Problem details =
Write out every one of the records below word for word, leaving out the pictures.

Saved entries:
####

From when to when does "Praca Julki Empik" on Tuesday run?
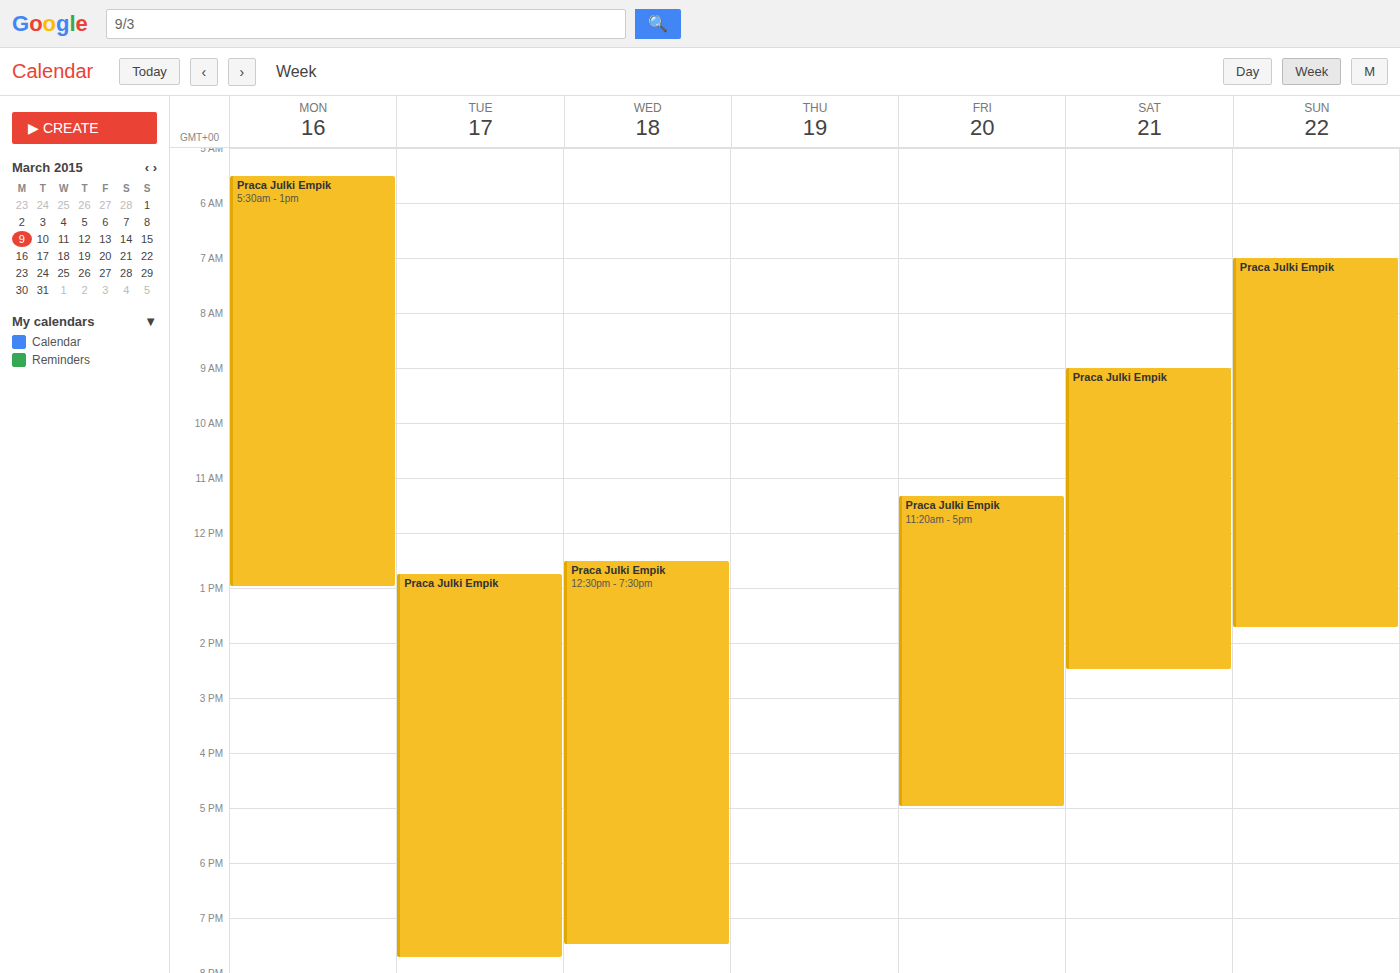
12:45 PM to 7:45 PM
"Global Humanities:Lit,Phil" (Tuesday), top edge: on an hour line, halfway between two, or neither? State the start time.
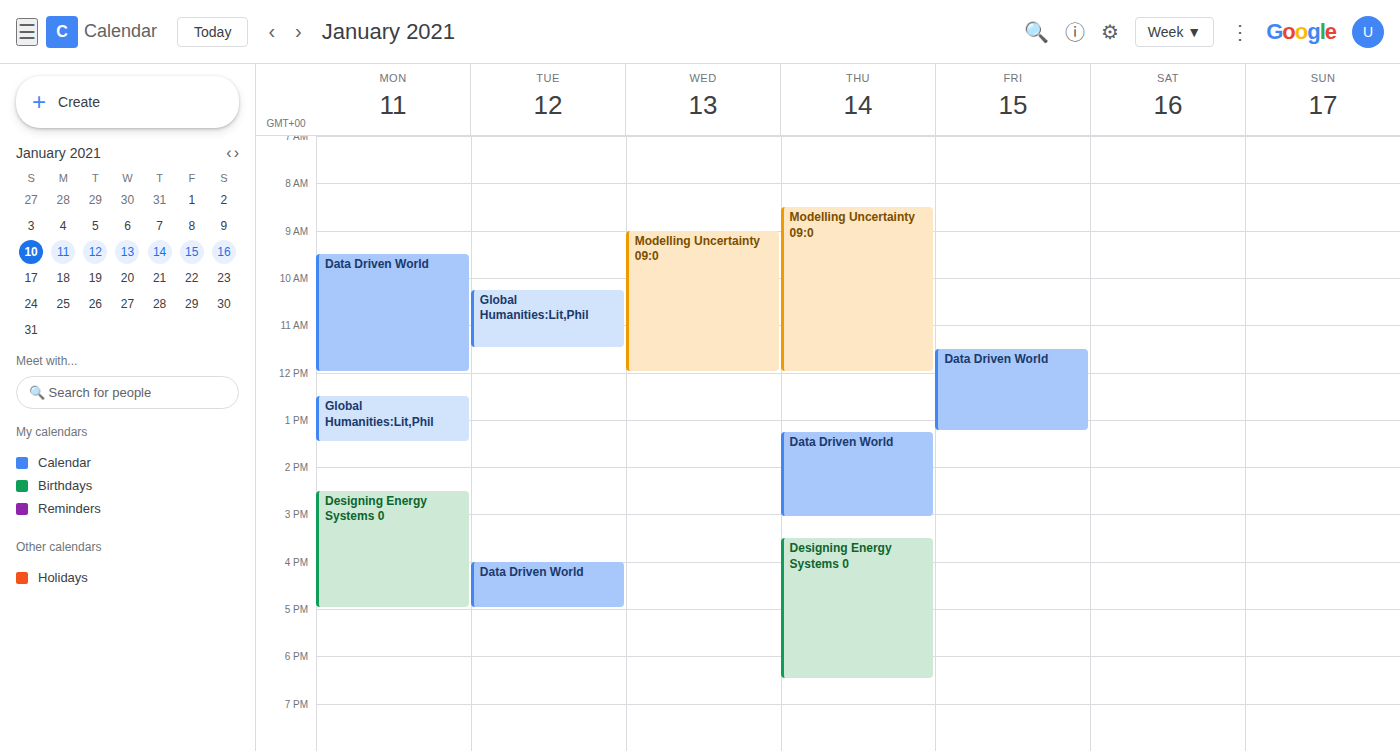
10:15 -- neither: a quarter of the way from the 10:00 line to the 11:00 line.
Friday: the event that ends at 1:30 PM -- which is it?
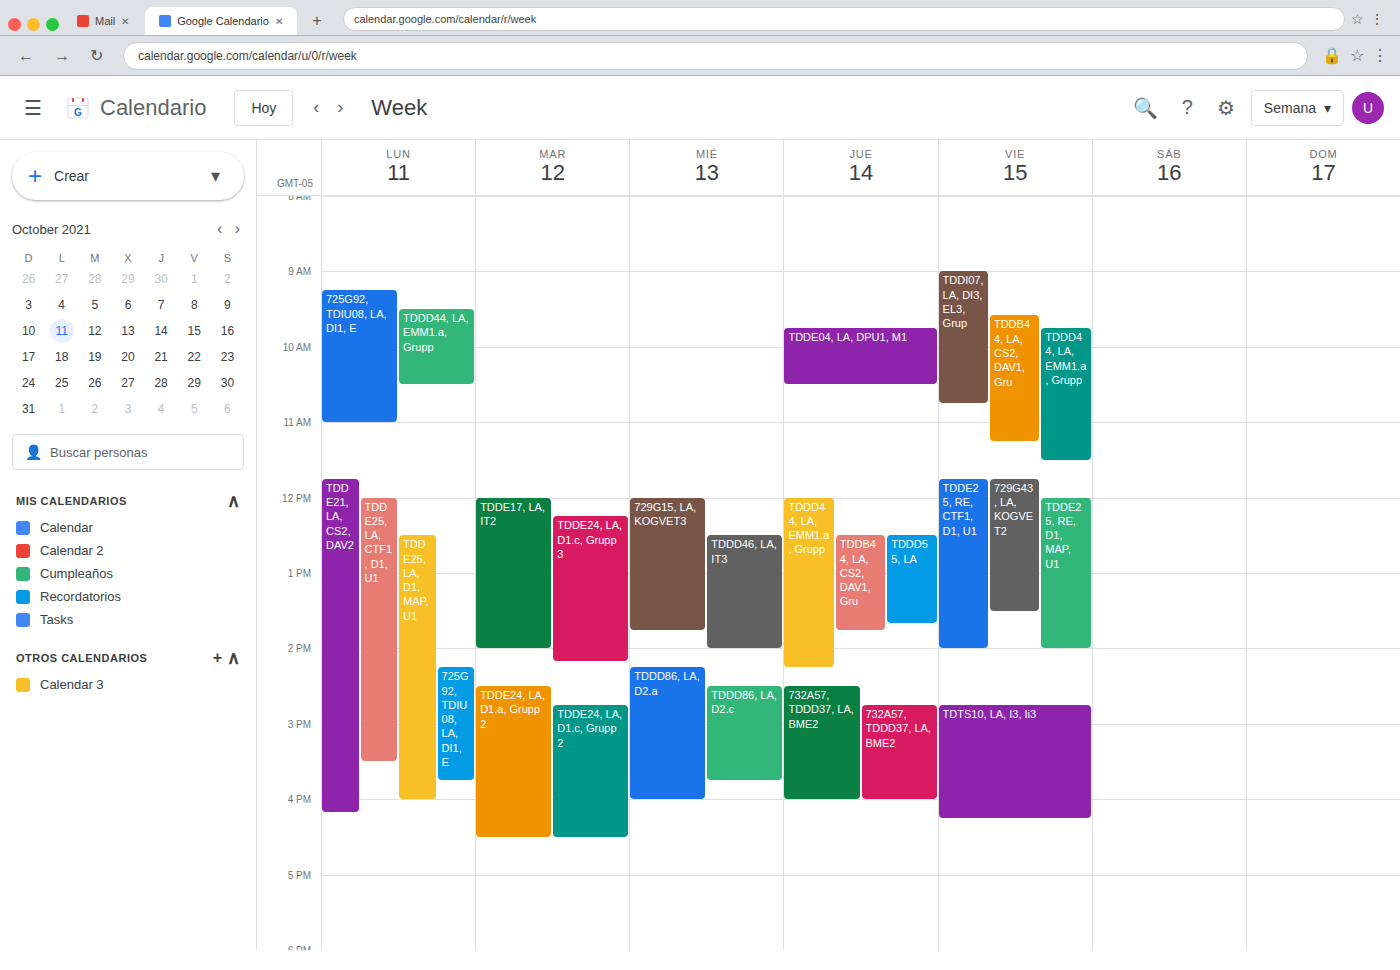
"729G43, LA, KOGVET2"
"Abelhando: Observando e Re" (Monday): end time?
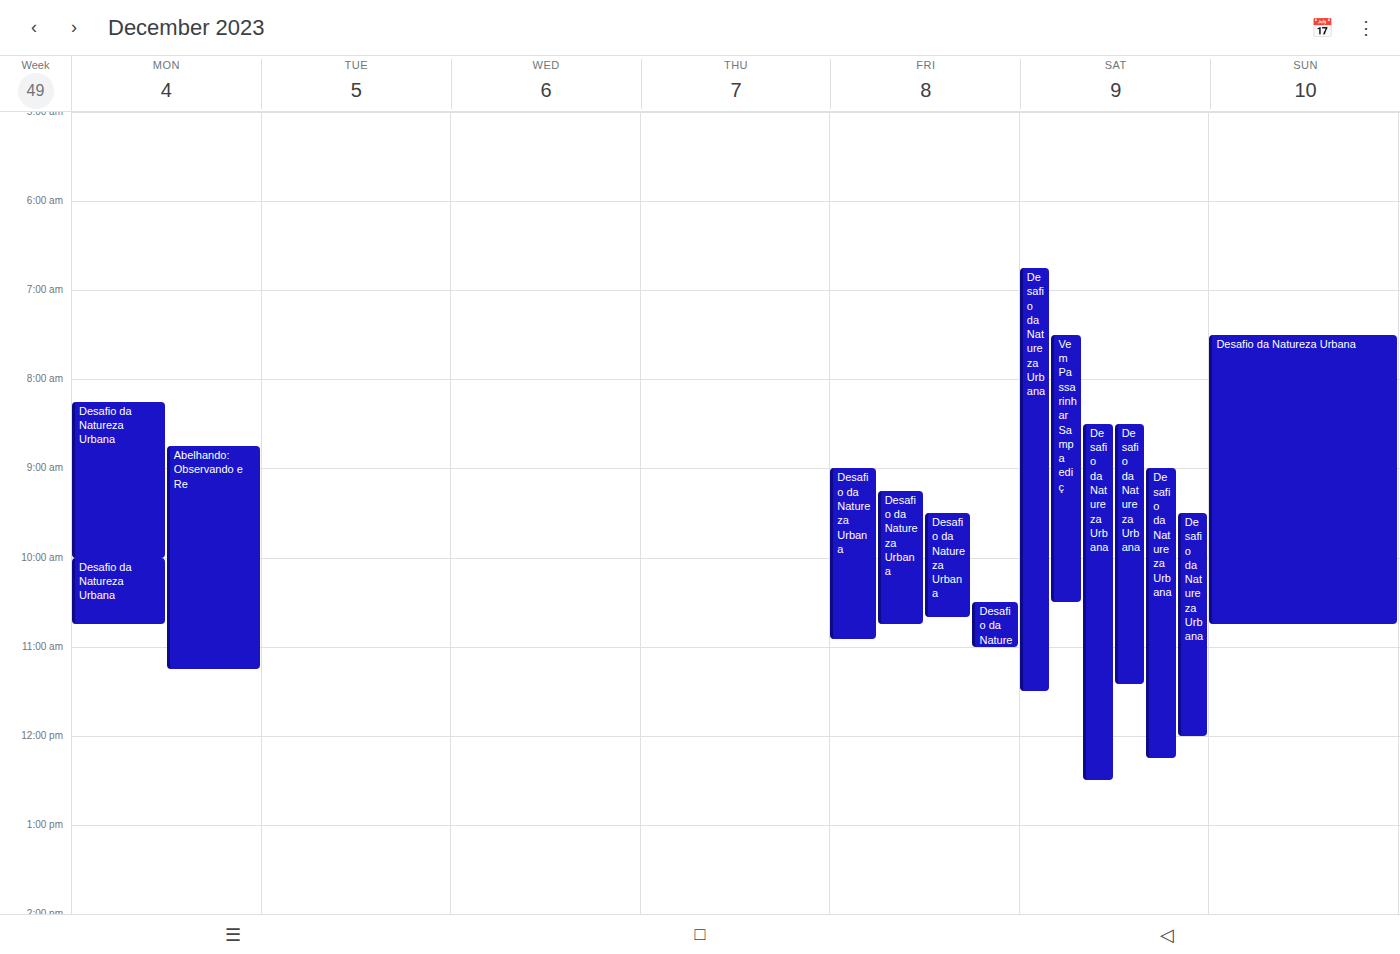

####

Task result =
From when to when does "Praca Julki Empik" on Tuesday run?
12:45 PM to 7:45 PM
"Global Humanities:Lit,Phil" (Tuesday), top edge: on an hour line, halfway between two, or neither? State the start time.
10:15 -- neither: a quarter of the way from the 10:00 line to the 11:00 line.
Friday: the event that ends at 1:30 PM -- which is it?
"729G43, LA, KOGVET2"
"Abelhando: Observando e Re" (Monday): end time?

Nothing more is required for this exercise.